Bloco de texto →
****************

Alberto Ortega - Europa Press
BRUXELAS 3 mar. (EUROPA PRESS) - A presidente do Banco Europeu de Investimentos (BEI), Nadia Calviño, afirmou nesta terça-feira que a crise no Oriente Médio torna “ainda mais urgente” que a Europa reduza sua dependência dos produtores de combustíveis fósseis, embora tenha evitado antecipar seu impacto econômico, considerando que ainda é cedo para avaliar suas consequências.
“Se há uma lição ou uma conclusão principal da situação atual, é que torna ainda mais urgente que a Europa reduza sua dependência dos produtores de combustíveis fósseis”, afirmou durante um encontro com a mídia — entre eles a Europa Press — no âmbito do fórum anual do BEI em Luxemburgo.
No entanto, questionada sobre as possíveis repercussões econômicas do conflito, a presidente do BEI insistiu na cautela. “É muito cedo para ver todas as consequências do que está acontecendo”, afirmou, embora tenha destacado a “notável resiliência” das empresas do bloco diante da sucessão de crises dos últimos anos.

****************

Dados extraídos →
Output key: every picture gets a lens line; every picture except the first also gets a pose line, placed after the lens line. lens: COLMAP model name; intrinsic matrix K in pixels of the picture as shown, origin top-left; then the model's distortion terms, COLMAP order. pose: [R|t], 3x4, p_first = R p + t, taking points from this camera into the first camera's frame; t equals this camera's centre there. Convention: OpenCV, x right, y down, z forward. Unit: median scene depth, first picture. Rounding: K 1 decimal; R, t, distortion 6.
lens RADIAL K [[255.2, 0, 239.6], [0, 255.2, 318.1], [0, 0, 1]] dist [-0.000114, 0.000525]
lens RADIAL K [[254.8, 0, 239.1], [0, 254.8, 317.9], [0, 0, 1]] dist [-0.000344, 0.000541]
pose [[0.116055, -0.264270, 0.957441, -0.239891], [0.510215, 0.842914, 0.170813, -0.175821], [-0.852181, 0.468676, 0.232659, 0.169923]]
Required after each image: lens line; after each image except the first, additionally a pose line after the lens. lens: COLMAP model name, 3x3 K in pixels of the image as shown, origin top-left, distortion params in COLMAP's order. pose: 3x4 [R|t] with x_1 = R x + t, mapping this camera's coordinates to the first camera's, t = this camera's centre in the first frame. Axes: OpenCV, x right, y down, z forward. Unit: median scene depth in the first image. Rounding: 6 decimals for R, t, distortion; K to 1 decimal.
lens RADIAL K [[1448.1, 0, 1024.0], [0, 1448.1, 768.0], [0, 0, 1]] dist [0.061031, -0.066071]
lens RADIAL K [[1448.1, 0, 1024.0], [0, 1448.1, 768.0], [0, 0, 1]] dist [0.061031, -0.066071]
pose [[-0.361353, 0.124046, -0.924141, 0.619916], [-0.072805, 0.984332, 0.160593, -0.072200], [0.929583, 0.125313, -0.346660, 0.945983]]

****************

Reescreva o trecho da notícia sobre o BEI que começa em "Alberto Ortega - Europa" e termina em "avaliar suas consequências.", trocando "Oriente Médio" por "Golfo Pérsico".

Alberto Ortega - Europa Press
BRUXELAS 3 mar. (EUROPA PRESS) - A presidente do Banco Europeu de Investimentos (BEI), Nadia Calviño, afirmou nesta terça-feira que a crise no Golfo Pérsico torna “ainda mais urgente” que a Europa reduza sua dependência dos produtores de combustíveis fósseis, embora tenha evitado antecipar seu impacto econômico, considerando que ainda é cedo para avaliar suas consequências.